» Consignes et exigences:
Présentez toutes les lignes ci-dessous sous forme de CSV à deux colonnes, « libellé » et « valeur », avec une rangée par ligne : son texte dans « libellé », sa réponse dans « valeur ». Chaque donnée va entre guillemets doubles, et tout saut de ligne y devient une espace.

» Données fournies:
▼

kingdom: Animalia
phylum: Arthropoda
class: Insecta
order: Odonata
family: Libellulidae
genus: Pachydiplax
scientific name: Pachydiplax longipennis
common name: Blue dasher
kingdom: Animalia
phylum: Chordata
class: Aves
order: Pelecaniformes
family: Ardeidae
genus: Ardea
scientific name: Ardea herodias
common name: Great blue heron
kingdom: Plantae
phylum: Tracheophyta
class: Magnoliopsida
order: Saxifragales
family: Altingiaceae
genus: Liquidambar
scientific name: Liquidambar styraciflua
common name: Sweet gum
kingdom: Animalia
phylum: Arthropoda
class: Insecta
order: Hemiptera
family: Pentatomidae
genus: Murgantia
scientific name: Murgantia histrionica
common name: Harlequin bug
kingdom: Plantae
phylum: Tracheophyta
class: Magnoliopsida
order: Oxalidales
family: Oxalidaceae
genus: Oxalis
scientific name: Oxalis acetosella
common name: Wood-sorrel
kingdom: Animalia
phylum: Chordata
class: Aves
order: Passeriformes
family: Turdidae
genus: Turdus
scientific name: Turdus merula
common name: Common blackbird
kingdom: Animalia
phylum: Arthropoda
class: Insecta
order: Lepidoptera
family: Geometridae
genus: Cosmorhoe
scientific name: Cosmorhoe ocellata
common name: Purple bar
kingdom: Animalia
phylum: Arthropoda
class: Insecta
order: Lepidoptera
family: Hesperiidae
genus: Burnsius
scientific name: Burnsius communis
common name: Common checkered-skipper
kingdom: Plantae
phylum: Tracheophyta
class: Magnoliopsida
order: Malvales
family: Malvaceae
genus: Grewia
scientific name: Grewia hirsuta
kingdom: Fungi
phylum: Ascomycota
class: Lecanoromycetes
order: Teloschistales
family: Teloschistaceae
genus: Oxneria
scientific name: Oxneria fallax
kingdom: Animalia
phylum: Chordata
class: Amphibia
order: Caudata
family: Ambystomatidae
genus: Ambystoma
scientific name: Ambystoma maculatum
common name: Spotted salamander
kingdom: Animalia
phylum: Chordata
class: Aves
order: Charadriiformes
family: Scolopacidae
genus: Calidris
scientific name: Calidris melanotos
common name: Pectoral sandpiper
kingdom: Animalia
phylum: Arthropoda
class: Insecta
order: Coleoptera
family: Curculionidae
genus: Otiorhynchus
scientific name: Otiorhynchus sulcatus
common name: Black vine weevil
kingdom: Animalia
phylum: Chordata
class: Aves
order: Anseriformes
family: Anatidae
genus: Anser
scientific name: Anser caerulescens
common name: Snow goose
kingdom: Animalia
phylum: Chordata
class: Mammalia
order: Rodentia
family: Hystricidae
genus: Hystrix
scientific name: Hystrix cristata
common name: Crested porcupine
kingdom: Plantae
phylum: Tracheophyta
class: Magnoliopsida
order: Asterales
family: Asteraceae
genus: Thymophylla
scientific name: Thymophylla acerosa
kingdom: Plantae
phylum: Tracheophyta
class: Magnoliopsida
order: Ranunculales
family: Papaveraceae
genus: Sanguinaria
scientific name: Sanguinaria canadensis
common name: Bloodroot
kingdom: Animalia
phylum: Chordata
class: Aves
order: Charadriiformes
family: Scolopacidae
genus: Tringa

▲

» Corrigé:
libellé,valeur
"kingdom:","Animalia"
"phylum:","Arthropoda"
"class:","Insecta"
"order:","Odonata"
"family:","Libellulidae"
"genus:","Pachydiplax"
"scientific name:","Pachydiplax longipennis"
"common name:","Blue dasher"
"kingdom:","Animalia"
"phylum:","Chordata"
"class:","Aves"
"order:","Pelecaniformes"
"family:","Ardeidae"
"genus:","Ardea"
"scientific name:","Ardea herodias"
"common name:","Great blue heron"
"kingdom:","Plantae"
"phylum:","Tracheophyta"
"class:","Magnoliopsida"
"order:","Saxifragales"
"family:","Altingiaceae"
"genus:","Liquidambar"
"scientific name:","Liquidambar styraciflua"
"common name:","Sweet gum"
"kingdom:","Animalia"
"phylum:","Arthropoda"
"class:","Insecta"
"order:","Hemiptera"
"family:","Pentatomidae"
"genus:","Murgantia"
"scientific name:","Murgantia histrionica"
"common name:","Harlequin bug"
"kingdom:","Plantae"
"phylum:","Tracheophyta"
"class:","Magnoliopsida"
"order:","Oxalidales"
"family:","Oxalidaceae"
"genus:","Oxalis"
"scientific name:","Oxalis acetosella"
"common name:","Wood-sorrel"
"kingdom:","Animalia"
"phylum:","Chordata"
"class:","Aves"
"order:","Passeriformes"
"family:","Turdidae"
"genus:","Turdus"
"scientific name:","Turdus merula"
"common name:","Common blackbird"
"kingdom:","Animalia"
"phylum:","Arthropoda"
"class:","Insecta"
"order:","Lepidoptera"
"family:","Geometridae"
"genus:","Cosmorhoe"
"scientific name:","Cosmorhoe ocellata"
"common name:","Purple bar"
"kingdom:","Animalia"
"phylum:","Arthropoda"
"class:","Insecta"
"order:","Lepidoptera"
"family:","Hesperiidae"
"genus:","Burnsius"
"scientific name:","Burnsius communis"
"common name:","Common checkered-skipper"
"kingdom:","Plantae"
"phylum:","Tracheophyta"
"class:","Magnoliopsida"
"order:","Malvales"
"family:","Malvaceae"
"genus:","Grewia"
"scientific name:","Grewia hirsuta"
"kingdom:","Fungi"
"phylum:","Ascomycota"
"class:","Lecanoromycetes"
"order:","Teloschistales"
"family:","Teloschistaceae"
"genus:","Oxneria"
"scientific name:","Oxneria fallax"
"kingdom:","Animalia"
"phylum:","Chordata"
"class:","Amphibia"
"order:","Caudata"
"family:","Ambystomatidae"
"genus:","Ambystoma"
"scientific name:","Ambystoma maculatum"
"common name:","Spotted salamander"
"kingdom:","Animalia"
"phylum:","Chordata"
"class:","Aves"
"order:","Charadriiformes"
"family:","Scolopacidae"
"genus:","Calidris"
"scientific name:","Calidris melanotos"
"common name:","Pectoral sandpiper"
"kingdom:","Animalia"
"phylum:","Arthropoda"
"class:","Insecta"
"order:","Coleoptera"
"family:","Curculionidae"
"genus:","Otiorhynchus"
"scientific name:","Otiorhynchus sulcatus"
"common name:","Black vine weevil"
"kingdom:","Animalia"
"phylum:","Chordata"
"class:","Aves"
"order:","Anseriformes"
"family:","Anatidae"
"genus:","Anser"
"scientific name:","Anser caerulescens"
"common name:","Snow goose"
"kingdom:","Animalia"
"phylum:","Chordata"
"class:","Mammalia"
"order:","Rodentia"
"family:","Hystricidae"
"genus:","Hystrix"
"scientific name:","Hystrix cristata"
"common name:","Crested porcupine"
"kingdom:","Plantae"
"phylum:","Tracheophyta"
"class:","Magnoliopsida"
"order:","Asterales"
"family:","Asteraceae"
"genus:","Thymophylla"
"scientific name:","Thymophylla acerosa"
"kingdom:","Plantae"
"phylum:","Tracheophyta"
"class:","Magnoliopsida"
"order:","Ranunculales"
"family:","Papaveraceae"
"genus:","Sanguinaria"
"scientific name:","Sanguinaria canadensis"
"common name:","Bloodroot"
"kingdom:","Animalia"
"phylum:","Chordata"
"class:","Aves"
"order:","Charadriiformes"
"family:","Scolopacidae"
"genus:","Tringa"